Time Complexity has always been one of those topics for me that I have read about and if someone would ask me, I could give a very nice definition of. But there's that moment of clarity that we seek, for all concepts we learn, when it finally makes sense. And I was missing that clarity.
But there's good news! I found that clarity today and I wanted to share it with everyone. So here goes…
Assume you are at your house and you want to reach your friend's house. There's only one route (for now) between your houses. And there are three signals on that route.
Now, which scenario would take you the most time to reach your friend's house ? -> The one where you have to stop for all the signals. (All reds! Isn't that just the worst ?) And it would obviously be the best if all signals were green as you passed them. That would take you the least time.
Now compare this with a program (or if you want to get fancy, an algorithm).
These two conditions give us an idea as to what would be the most time or an upper bound our algorithm takes to run (all reds) i.e. the worst case complexity of our program represented by something called as Big-O. This also gives us an idea about the least time or a lower bound our algorithm can take (all greens) i.e. the best time complexity represented by Big-Omega. And the average time complexity would lie somewhere in between these two represented by Big-Theta.

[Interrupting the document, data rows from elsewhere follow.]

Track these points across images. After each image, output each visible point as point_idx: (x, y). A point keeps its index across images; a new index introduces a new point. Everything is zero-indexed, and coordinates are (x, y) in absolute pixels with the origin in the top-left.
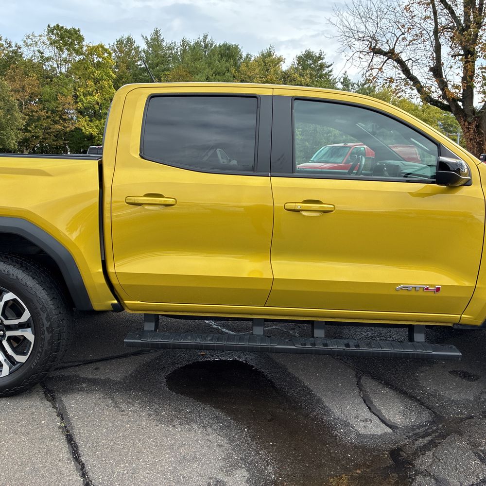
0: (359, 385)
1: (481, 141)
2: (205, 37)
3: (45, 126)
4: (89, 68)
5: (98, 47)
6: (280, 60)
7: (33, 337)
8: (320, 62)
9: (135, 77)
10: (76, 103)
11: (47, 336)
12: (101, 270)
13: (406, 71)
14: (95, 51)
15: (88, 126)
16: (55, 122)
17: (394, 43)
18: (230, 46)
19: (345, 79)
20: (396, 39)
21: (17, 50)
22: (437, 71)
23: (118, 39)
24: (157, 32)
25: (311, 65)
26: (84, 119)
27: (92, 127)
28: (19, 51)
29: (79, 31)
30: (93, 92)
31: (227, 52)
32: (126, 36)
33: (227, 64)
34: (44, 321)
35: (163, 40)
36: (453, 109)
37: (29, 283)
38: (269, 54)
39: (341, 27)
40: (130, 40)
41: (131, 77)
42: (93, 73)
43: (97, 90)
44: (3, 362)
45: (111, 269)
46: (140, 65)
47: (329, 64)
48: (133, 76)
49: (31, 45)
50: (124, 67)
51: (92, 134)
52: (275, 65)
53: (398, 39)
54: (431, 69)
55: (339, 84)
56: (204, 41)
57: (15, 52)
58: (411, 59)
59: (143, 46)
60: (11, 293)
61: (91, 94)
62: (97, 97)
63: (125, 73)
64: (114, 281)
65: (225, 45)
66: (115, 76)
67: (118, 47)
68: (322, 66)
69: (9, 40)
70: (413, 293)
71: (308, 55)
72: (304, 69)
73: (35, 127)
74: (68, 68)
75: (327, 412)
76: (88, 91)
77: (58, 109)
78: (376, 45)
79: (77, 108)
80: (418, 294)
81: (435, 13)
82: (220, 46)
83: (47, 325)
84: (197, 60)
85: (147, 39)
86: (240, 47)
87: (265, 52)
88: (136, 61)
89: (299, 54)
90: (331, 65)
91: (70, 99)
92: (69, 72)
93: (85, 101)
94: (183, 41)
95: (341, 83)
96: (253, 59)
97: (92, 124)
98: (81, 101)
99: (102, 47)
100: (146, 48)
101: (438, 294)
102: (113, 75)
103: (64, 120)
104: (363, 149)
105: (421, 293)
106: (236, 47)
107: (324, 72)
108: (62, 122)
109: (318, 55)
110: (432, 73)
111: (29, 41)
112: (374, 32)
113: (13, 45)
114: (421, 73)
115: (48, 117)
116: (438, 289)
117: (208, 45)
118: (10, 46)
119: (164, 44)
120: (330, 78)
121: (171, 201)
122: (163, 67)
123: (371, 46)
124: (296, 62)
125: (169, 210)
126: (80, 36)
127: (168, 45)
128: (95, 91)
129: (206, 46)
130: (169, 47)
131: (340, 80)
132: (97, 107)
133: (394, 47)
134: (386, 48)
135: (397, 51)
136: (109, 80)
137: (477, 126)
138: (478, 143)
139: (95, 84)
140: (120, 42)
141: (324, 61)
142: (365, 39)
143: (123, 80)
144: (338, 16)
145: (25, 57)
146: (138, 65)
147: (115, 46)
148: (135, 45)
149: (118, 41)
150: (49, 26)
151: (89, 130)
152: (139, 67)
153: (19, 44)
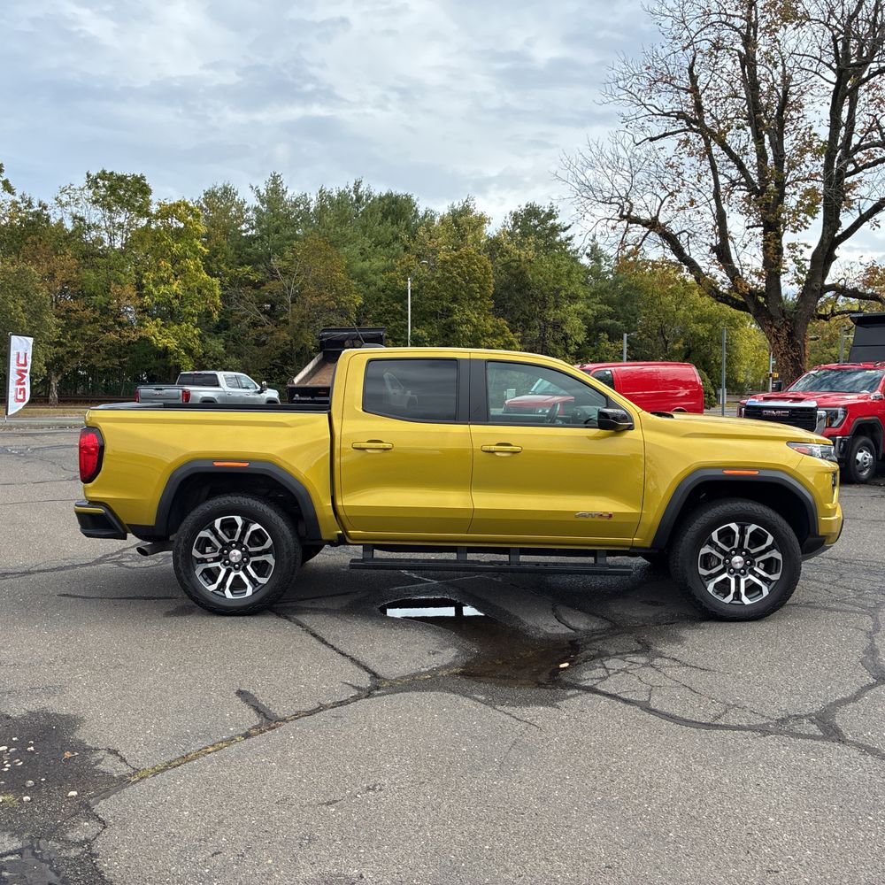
0: (554, 610)
1: (797, 356)
2: (358, 185)
3: (90, 335)
4: (164, 240)
5: (179, 206)
6: (482, 220)
7: (274, 561)
8: (552, 221)
9: (238, 252)
10: (141, 296)
11: (286, 560)
12: (330, 504)
13: (677, 249)
14: (175, 211)
15: (160, 333)
16: (107, 329)
17: (657, 208)
18: (397, 197)
19: (594, 248)
20: (659, 202)
21: (41, 211)
22: (722, 253)
23: (206, 191)
24: (275, 179)
25: (536, 226)
26: (154, 323)
27: (166, 336)
28: (45, 212)
29: (143, 178)
30: (169, 277)
31: (393, 206)
32: (220, 185)
33: (395, 229)
34: (284, 547)
35: (284, 192)
36: (752, 308)
37: (272, 515)
38: (466, 211)
39: (576, 185)
40: (227, 191)
41: (232, 252)
42: (169, 246)
43: (176, 276)
44: (247, 584)
45: (339, 503)
46: (246, 231)
47: (567, 225)
48: (236, 249)
49: (67, 204)
50: (219, 235)
51: (167, 347)
52: (474, 229)
53: (662, 202)
54: (714, 249)
55: (585, 256)
56: (356, 191)
57: (38, 215)
58: (685, 231)
59: (252, 201)
60: (257, 524)
61: (166, 282)
62: (176, 287)
63: (221, 245)
64: (341, 513)
65: (389, 196)
66: (206, 251)
67: (207, 204)
68: (555, 230)
69: (27, 196)
70: (590, 519)
71: (532, 212)
72: (524, 235)
73: (73, 338)
74: (126, 239)
75: (522, 623)
76: (162, 278)
77: (111, 307)
78: (631, 210)
79: (142, 304)
80: (593, 520)
81: (714, 168)
82: (381, 199)
83: (286, 550)
84: (343, 222)
85: (258, 191)
86: (414, 198)
87: (458, 207)
88: (239, 225)
89: (515, 209)
90: (570, 226)
91: (130, 290)
92: (128, 246)
93: (156, 293)
94: (320, 192)
95: (588, 255)
96: (437, 219)
97: (167, 331)
98: (150, 293)
99: (186, 205)
100: (258, 204)
101: (611, 520)
102: (204, 250)
103: (120, 324)
104: (609, 373)
105: (597, 519)
106: (408, 199)
107: (558, 239)
108: (118, 329)
109: (547, 210)
110: (715, 254)
111: (65, 198)
112: (628, 188)
113: (35, 204)
114: (701, 254)
115: (96, 320)
116: (610, 516)
117: (362, 197)
118: (30, 205)
119: (287, 197)
120: (569, 249)
121: (387, 446)
123: (622, 212)
124: (510, 222)
125: (387, 454)
126: (145, 185)
127: (293, 199)
128: (173, 277)
129: (359, 199)
130: (294, 203)
131: (584, 250)
132: (176, 302)
133: (658, 215)
134: (645, 216)
135: (662, 220)
136: (196, 258)
137: (789, 334)
138: (793, 360)
139: (173, 265)
140: (210, 195)
141: (557, 221)
142: (613, 200)
143: (219, 257)
144: (569, 168)
145: (53, 221)
146: (242, 231)
147: (202, 202)
148: (236, 200)
149: (207, 193)
150: (88, 176)
151: (163, 340)
152: (244, 234)
153: (45, 201)
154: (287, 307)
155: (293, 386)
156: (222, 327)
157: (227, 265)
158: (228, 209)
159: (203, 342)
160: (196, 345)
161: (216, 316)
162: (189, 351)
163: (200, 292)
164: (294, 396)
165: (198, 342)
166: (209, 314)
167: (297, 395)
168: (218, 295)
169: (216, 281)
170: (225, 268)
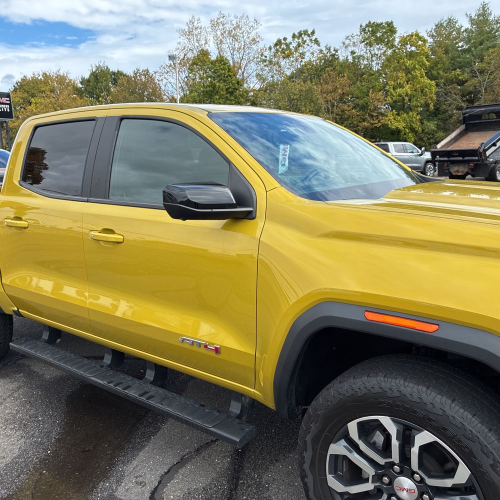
4: (402, 60)
5: (412, 36)
9: (452, 62)
10: (386, 97)
14: (409, 40)
15: (395, 119)
21: (335, 53)
23: (437, 23)
26: (391, 113)
27: (398, 121)
29: (392, 23)
32: (446, 18)
35: (490, 14)
40: (450, 21)
41: (448, 62)
42: (404, 63)
43: (408, 81)
46: (462, 47)
48: (451, 60)
50: (440, 51)
51: (398, 128)
57: (333, 56)
59: (466, 25)
61: (401, 86)
62: (408, 88)
63: (441, 58)
67: (436, 32)
76: (399, 84)
85: (471, 16)
88: (457, 43)
93: (395, 95)
97: (400, 118)
98: (391, 94)
99: (417, 35)
100: (469, 26)
101: (219, 356)
102: (427, 63)
103: (372, 116)
108: (369, 119)
113: (332, 50)
116: (217, 350)
118: (329, 51)
119: (491, 18)
122: (489, 44)
126: (393, 27)
127: (496, 18)
128: (406, 83)
130: (497, 21)
132: (407, 99)
136: (421, 70)
139: (406, 75)
140: (439, 26)
143: (439, 66)
145: (341, 58)
146: (459, 47)
147: (433, 32)
148: (457, 26)
149: (437, 25)
150: (361, 26)
151: (396, 124)
152: (460, 49)
153: (337, 47)
154: (482, 95)
155: (436, 150)
156: (436, 113)
157: (444, 71)
158: (450, 34)
159: (422, 123)
160: (417, 126)
161: (432, 107)
162: (413, 130)
163: (422, 91)
164: (436, 157)
165: (419, 124)
166: (427, 105)
167: (438, 157)
168: (434, 92)
169: (433, 83)
170: (442, 73)
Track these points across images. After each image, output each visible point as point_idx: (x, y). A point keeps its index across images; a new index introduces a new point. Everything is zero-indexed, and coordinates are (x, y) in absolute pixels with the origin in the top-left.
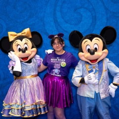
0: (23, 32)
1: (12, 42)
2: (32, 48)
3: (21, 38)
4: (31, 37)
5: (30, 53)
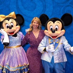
0: (10, 15)
1: (2, 22)
2: (17, 25)
3: (8, 19)
4: (15, 18)
5: (15, 29)
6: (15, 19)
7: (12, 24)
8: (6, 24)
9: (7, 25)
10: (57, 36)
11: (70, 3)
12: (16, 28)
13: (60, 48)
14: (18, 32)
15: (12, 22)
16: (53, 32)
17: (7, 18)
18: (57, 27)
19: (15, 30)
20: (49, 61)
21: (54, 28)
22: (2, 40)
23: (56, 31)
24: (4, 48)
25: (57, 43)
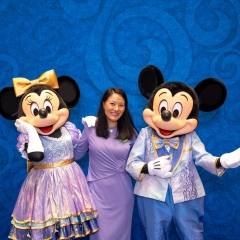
6: (56, 91)
7: (47, 104)
8: (33, 103)
9: (34, 106)
10: (172, 132)
11: (235, 47)
12: (59, 115)
13: (187, 162)
14: (63, 125)
15: (47, 100)
16: (166, 118)
17: (35, 86)
18: (178, 107)
19: (56, 122)
20: (161, 196)
21: (170, 109)
22: (23, 147)
23: (172, 118)
24: (29, 170)
25: (176, 148)
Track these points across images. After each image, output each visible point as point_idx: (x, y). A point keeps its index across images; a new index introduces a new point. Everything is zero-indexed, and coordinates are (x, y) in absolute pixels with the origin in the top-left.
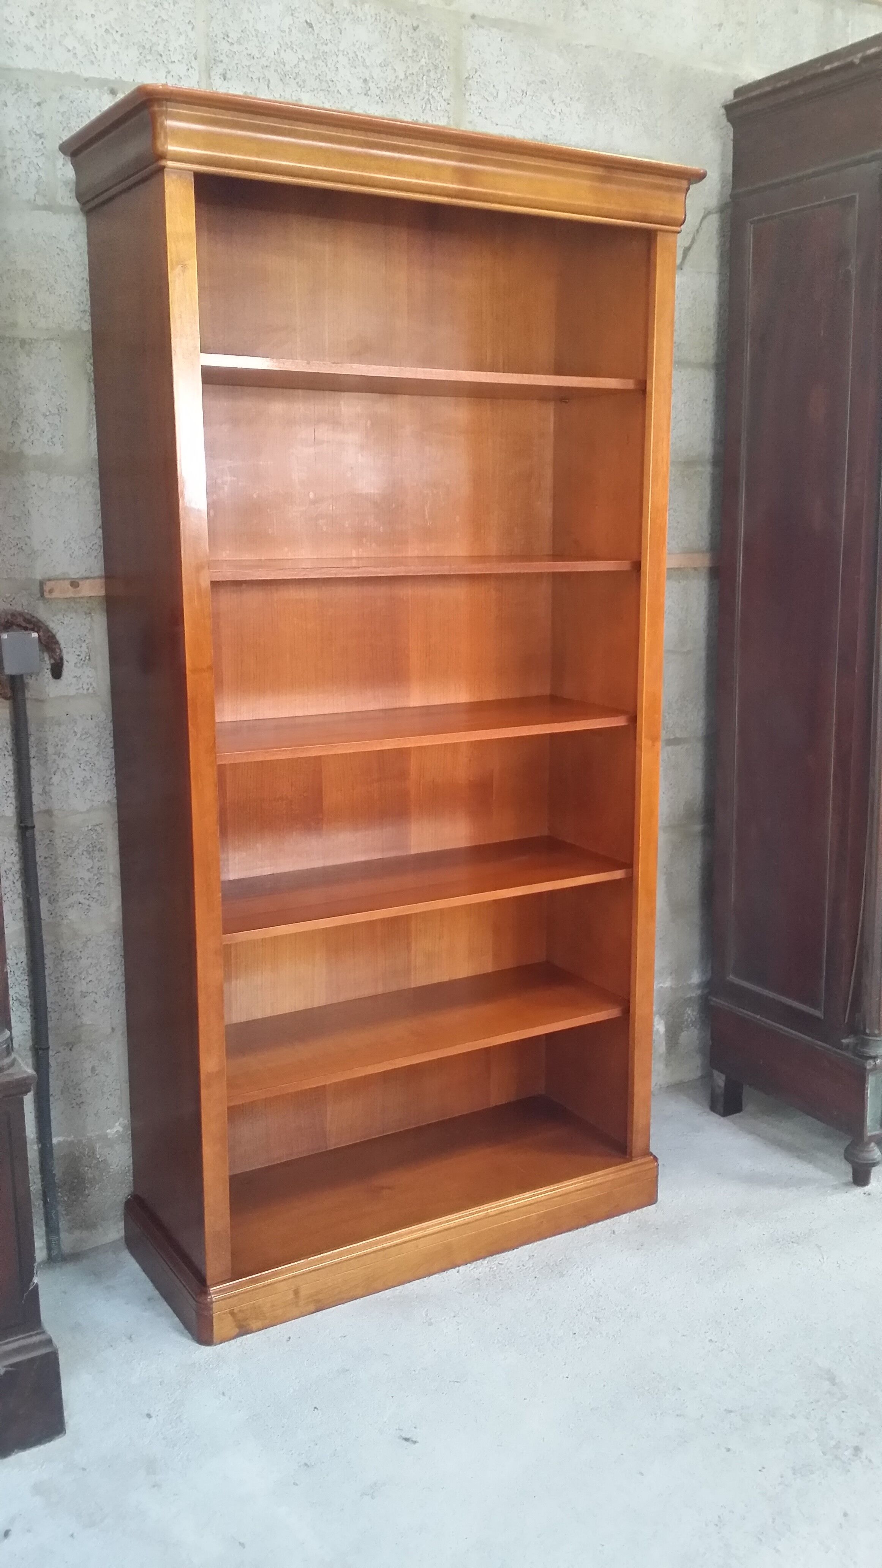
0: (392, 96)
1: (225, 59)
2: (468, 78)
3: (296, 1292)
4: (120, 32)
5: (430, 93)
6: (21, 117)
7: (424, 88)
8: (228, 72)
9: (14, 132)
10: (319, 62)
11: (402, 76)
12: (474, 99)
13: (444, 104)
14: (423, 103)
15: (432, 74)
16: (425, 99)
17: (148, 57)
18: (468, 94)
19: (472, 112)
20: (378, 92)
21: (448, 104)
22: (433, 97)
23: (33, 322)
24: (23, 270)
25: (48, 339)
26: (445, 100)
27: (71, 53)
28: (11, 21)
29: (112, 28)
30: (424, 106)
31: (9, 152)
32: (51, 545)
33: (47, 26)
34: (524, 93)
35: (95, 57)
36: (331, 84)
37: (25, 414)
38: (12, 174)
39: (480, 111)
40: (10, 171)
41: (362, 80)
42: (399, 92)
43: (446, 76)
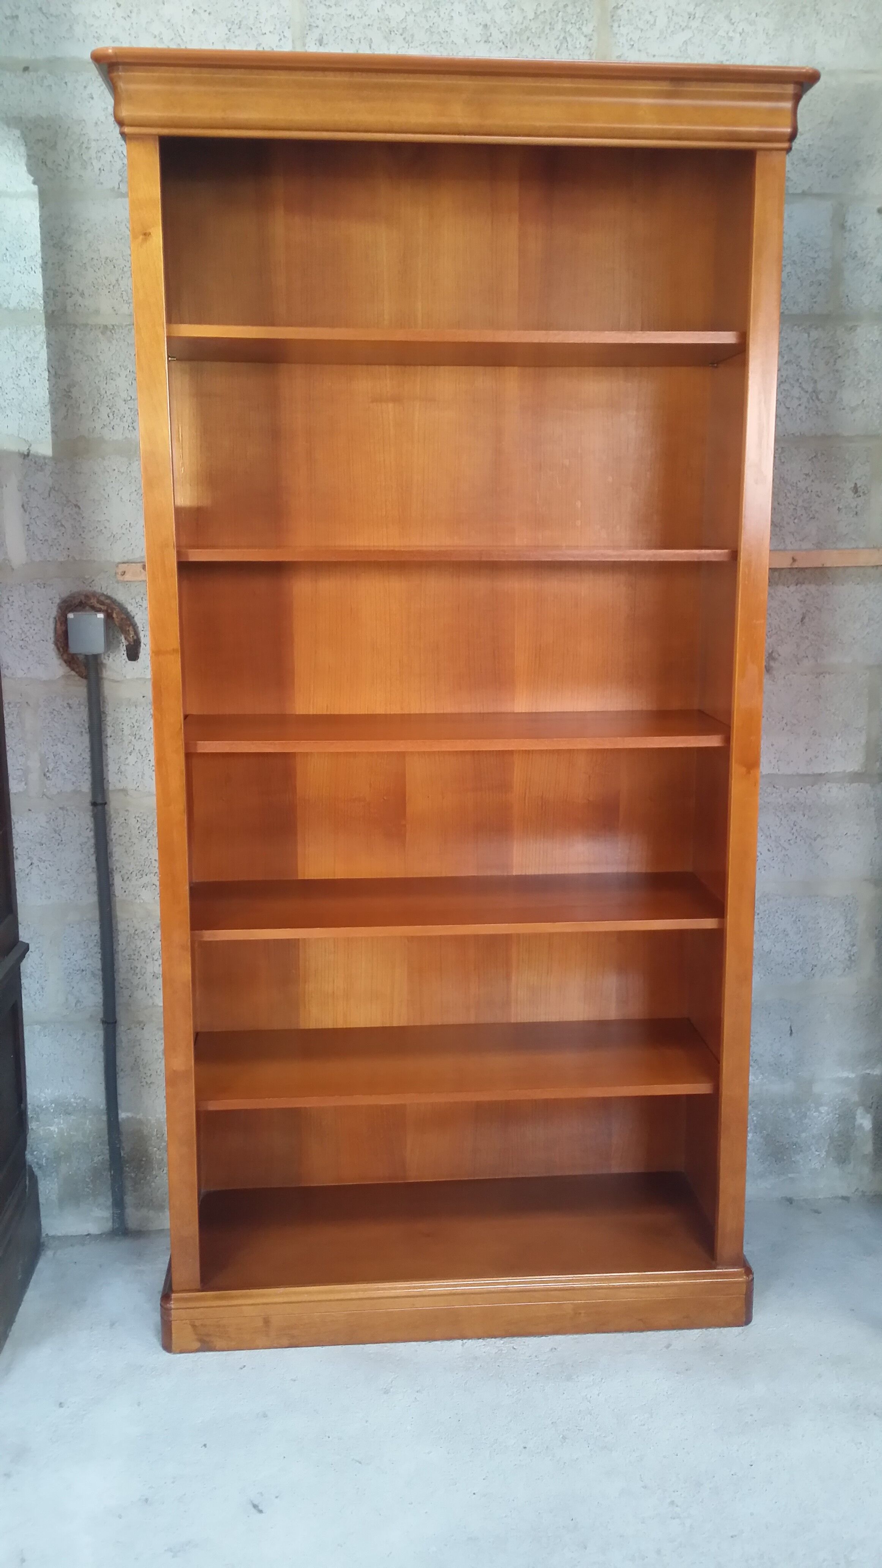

That wasn't so difficult, was it ? Now, imagine there are multiple routes to reach your friend's house. You have to find out which route takes the least amount of time even when you hit all reds so that you can reach your friend's house in time.
Easy! You can just calculate the most time for a route using the method we described above and pick the one which gives you the least time with the worst case. Again, compare this to an algorithm. You would want to do this before you're planning to run a very large algorithm. You would be able to say with certainty that even in the worst case, algorithm no.1 (route 1) runs faster than algorithm no.2 (route 2) and that would justify its usage.
The most common example of this in the programming world would be sorting. Each sorting algorithm iterates through the list of numbers differently and has different number of loops (signals). By comparing their time for worst cases, you will be in a better position to pick one over the other.
DISCLAIMER : This is by no means a theoretical explanation to Time Complexities or Asymptotic Notations. This article is for those who aren't able to grasp the concept of this topic quickly. Many details have been skipped and you should definitely read this topic from a book like CLRS if you want to understand this in more depth.